Что Изабель и сделала, невольно рассмеявшись.
– Здравствуйте, господин де Турвиль, – сказала она. – А вот что я здесь делаю…
Девушке довольно трудно было бы объяснить герцогу, что она убегает от его юной супруги и хочет вернуться к себе домой. Не ведая, в чем состоит трудность, Мерлен инстинктивно ее почувствовал и пришел Изабель на помощь.
– Мадемуазель де Бутвиль пришла узнать, как себя чувствует Красотка, ее самая любимая кобыла. Вчера она поранила ногу. Но могу вас уверить, что царапина уже зажила!
– А я теперь успокоилась, – ответила Изабель конюху и одарила его благородной улыбкой.
– Ну, значит, мы отправимся в замок вместе. Извольте взять меня под руку!
Изабель умирала от желания исполнить просьбу молодого человека, но все-таки отказалась:
– Может быть, было бы лучше нам прийти в замок не вместе, кузен? Кроме господина принца, в сборе вся семья. Ваш неожиданный приезд будет для всех величайшей радостью. И я боюсь, как бы не возникло недовольства, что я первая встретила вас и мы пришли с вами вместе.
– Не вижу, что тут плохого!
– Дело в том, что в замке и ваша жена тоже. Она приехала вчера днем.
Герцог, как это было ему свойственно, звучно расхохотался.
– Вы опасаетесь сцены ревности? Она должна была бы меня уже узнать! Думаю, она усвоила, что я ее терпеть не могу. И что самое лучшее для нее – это быть как можно более незаметной.
– Не забывайте, что она подарила вам сына.

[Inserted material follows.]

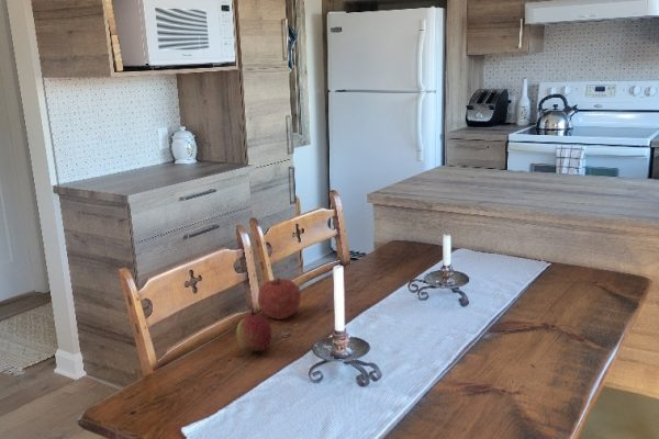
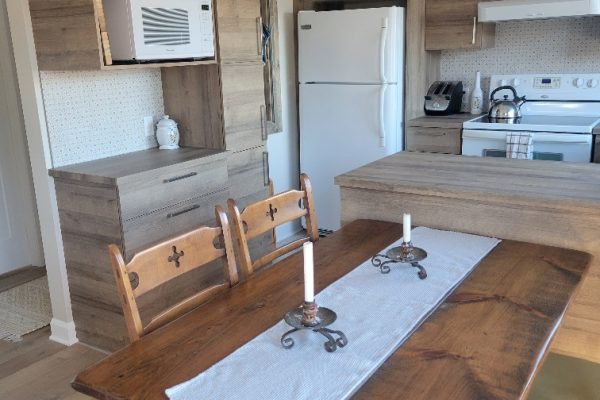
- apple [235,314,272,352]
- fruit [257,275,302,320]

– Сделайте милость, давайте больше не будем говорить о моей жене. И берите, пожалуйста, меня под руку без всяких отговорок. Я настаиваю!

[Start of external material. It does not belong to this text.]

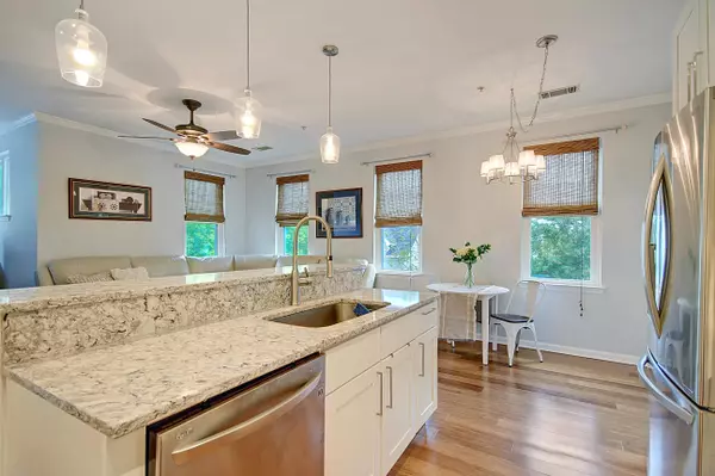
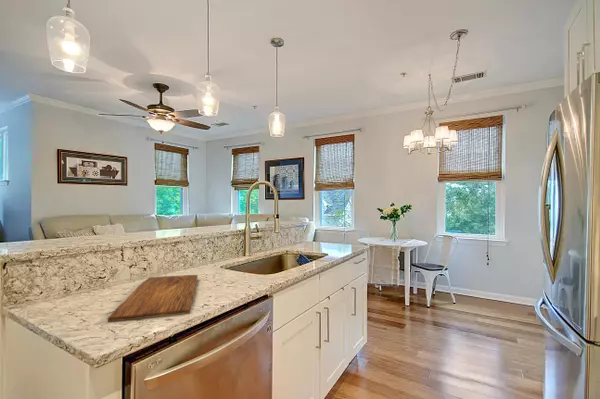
+ cutting board [107,274,199,323]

Людовик не сводил с нее пристального взора, Изабель ничего не оставалось, как повиноваться. Рука девушки слегка дрожала – так переполнено было ее сердце! – когда легла на сукно рукава герцога. Людовик почувствовал эту дрожь и накрыл маленькую руку своей.
– Вот теперь хорошо! Идемте в замок, и улыбайтесь, черт возьми! А то все вокруг подумают, что вы меня ненавидите!
– Я?! Ненавижу вас?!
Изабель мгновенно сообразила, что тоном выдала свое волнение, кашлянула и продолжала так, словно вела непринужденную беседу.

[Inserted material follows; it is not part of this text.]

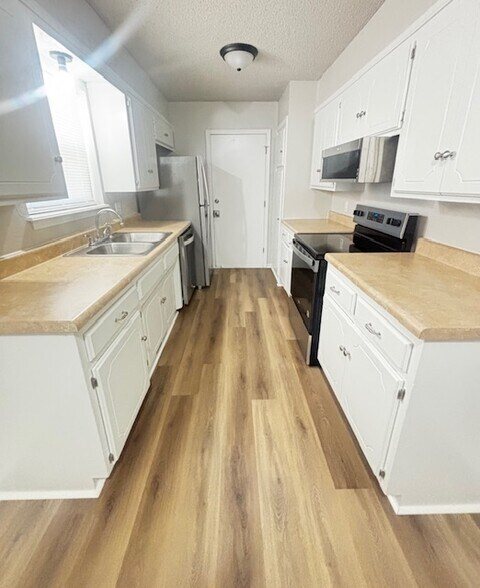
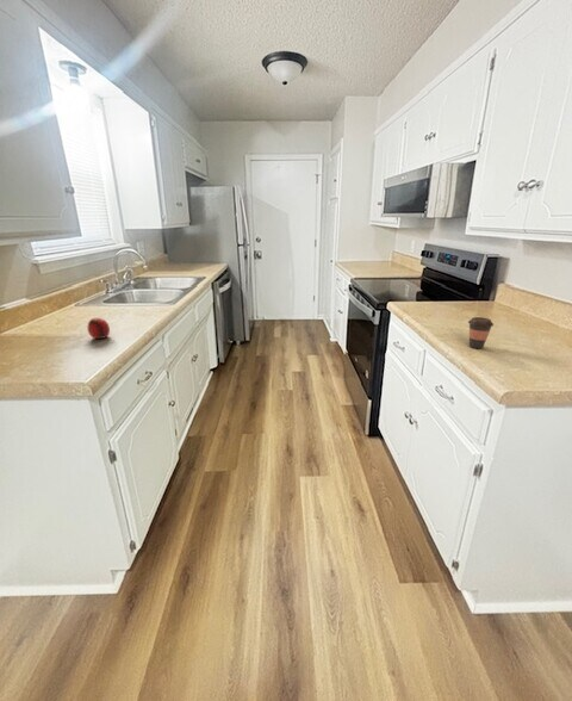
+ coffee cup [467,316,495,349]
+ fruit [87,317,111,340]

– Как случилось, кузен, что вы появились так внезапно, без труб и барабанов – это выражение, мне кажется, как нельзя более уместно – в сопровождении одного только господина де Турвиля? Весь Париж, все королевство ждет вас, чтобы рукоплескать вам, прославлять, бросаться под копыта вашей лошади и бросать вам цветы, бить во все колокола, петь хвалы, а вы возвращаетесь пешие и только с одним боевым товарищем…
– Именно для того, чтобы остаться незамеченным. Я сказал уже, что хочу подарить сюрприз в первую очередь своей матери и сестре, если она здесь…
– Она здесь, не беспокойтесь. Отсутствует только господин принц, он, как член Государственного Совета, не покидает Лувр, хотя с большим удовольствием избавил бы себя от встреч с кардиналом Мазарини. Ваш отец мечтает о встрече с вами.
– Мы встретимся через день или через два. Завтра я снова встану во главе своих воинов, которых оставил в Ланьи, и, возглавив их, войду с ними в Париж. Но я решил, что сегодня вечером мне будет довольно моей семьи. И вижу, что не ошибся, потому что первой встретил вас. Какая чудесная неожиданность! Для меня, усталого воина, вы появились, словно живительный источник.
Ручку, которую он все не выпускал, он поднес к губам и одарил свою спутницу взглядом, от которого она вспыхнула, так откровенно он выражал желание. И голос его вдруг стал низким, почти что хриплым.
– Сколько вам лет, прелестная кузина?
– Шестнадцать.
– Так молоды и уже так божественны! Что же с вами будет в двадцать? Почему, черт возьми, я женился не на вас?
Они подходили к замку. Изабель почувствовала, что должна разрушить чары, и с веселой улыбкой сообщила:
– Да потому что вам никогда бы этого не позволили!
– Почему же? Вы же Монморанси!
– Но на шахматной доске дипломатии я ничего не значу. У меня нет даже состояния. А это большой недостаток.
– Вы так считаете? – спросил он, помрачнев. – А риск получить потомство, затронутое безумием? Мне кажется, это гораздо страшнее. Я не перестаю об этом думать с тех пор, как родился ребенок…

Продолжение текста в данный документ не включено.